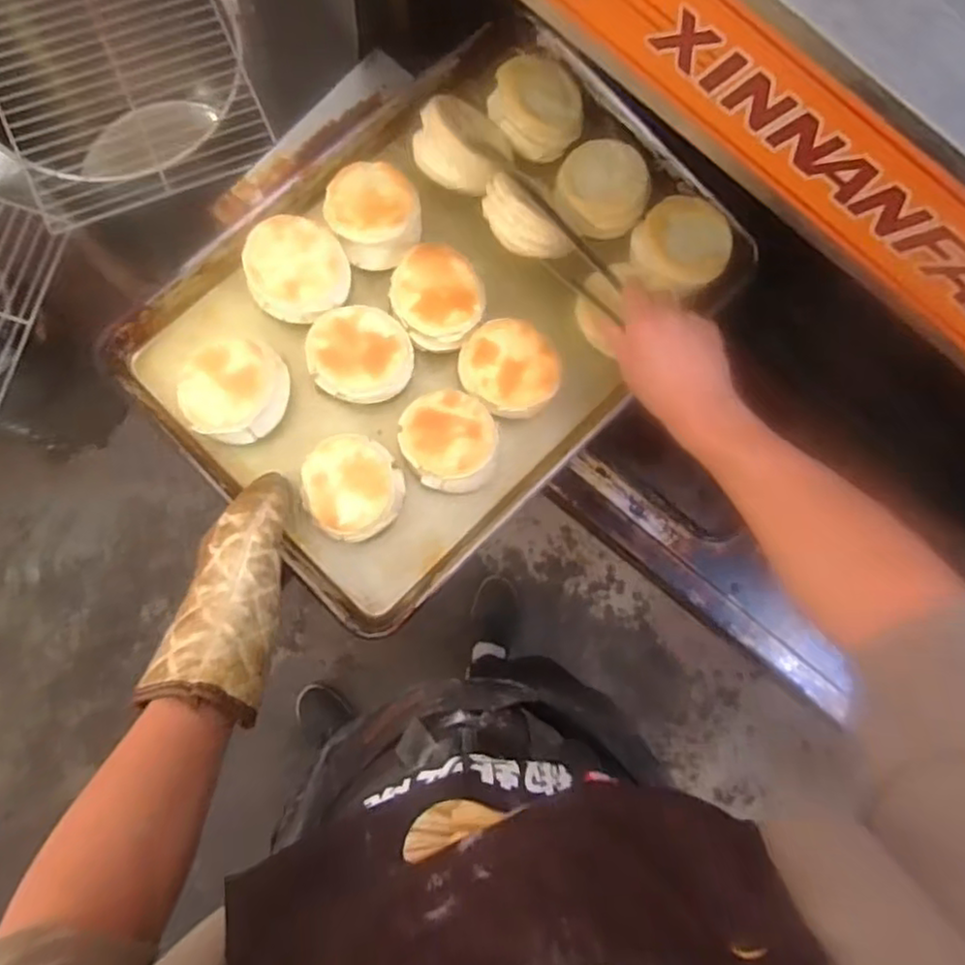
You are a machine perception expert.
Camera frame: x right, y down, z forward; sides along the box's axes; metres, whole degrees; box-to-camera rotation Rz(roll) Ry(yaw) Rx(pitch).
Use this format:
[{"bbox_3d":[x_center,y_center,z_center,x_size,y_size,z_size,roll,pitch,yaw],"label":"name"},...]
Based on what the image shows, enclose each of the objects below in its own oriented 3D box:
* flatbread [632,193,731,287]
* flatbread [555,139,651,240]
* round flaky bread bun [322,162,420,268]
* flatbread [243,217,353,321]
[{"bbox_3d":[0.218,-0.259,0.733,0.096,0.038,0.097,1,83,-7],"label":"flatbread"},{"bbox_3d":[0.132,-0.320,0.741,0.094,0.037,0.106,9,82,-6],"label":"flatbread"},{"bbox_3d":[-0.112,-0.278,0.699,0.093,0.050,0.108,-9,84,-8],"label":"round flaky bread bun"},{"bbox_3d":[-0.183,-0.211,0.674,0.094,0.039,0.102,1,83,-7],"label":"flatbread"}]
--
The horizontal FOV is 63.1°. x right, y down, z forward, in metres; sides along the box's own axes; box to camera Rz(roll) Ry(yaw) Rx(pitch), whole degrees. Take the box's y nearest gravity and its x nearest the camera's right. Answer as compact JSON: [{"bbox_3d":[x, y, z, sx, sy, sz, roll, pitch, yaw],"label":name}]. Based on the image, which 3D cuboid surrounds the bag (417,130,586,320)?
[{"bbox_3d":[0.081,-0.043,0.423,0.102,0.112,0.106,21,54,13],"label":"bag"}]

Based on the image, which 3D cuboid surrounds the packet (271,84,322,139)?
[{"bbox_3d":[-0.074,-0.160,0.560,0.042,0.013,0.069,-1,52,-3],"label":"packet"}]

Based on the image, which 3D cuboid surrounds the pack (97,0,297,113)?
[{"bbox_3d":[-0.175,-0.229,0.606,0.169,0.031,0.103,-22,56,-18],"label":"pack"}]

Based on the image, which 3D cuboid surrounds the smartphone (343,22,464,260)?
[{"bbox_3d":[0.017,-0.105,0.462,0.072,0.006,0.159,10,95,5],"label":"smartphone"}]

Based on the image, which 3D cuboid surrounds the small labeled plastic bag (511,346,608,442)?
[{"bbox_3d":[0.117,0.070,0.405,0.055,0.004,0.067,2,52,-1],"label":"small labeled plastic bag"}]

## Work request
Every line from the line containing "You are a machine perception expert." through the line containing "bread bun [322,162,420,268]" in the records above must be retyped exactly. Leave out the rest.

## Response to this exercise
You are a machine perception expert.
Camera frame: x right, y down, z forward; sides along the box's axes; metres, whole degrees; box-to-camera rotation Rz(roll) Ry(yaw) Rx(pitch).
Use this format:
[{"bbox_3d":[x_center,y_center,z_center,x_size,y_size,z_size,roll,pitch,yaw],"label":"name"},...]
Based on what the image shows, enclose each of the objects below in its own oriented 3D box:
* flatbread [632,193,731,287]
* flatbread [555,139,651,240]
* round flaky bread bun [322,162,420,268]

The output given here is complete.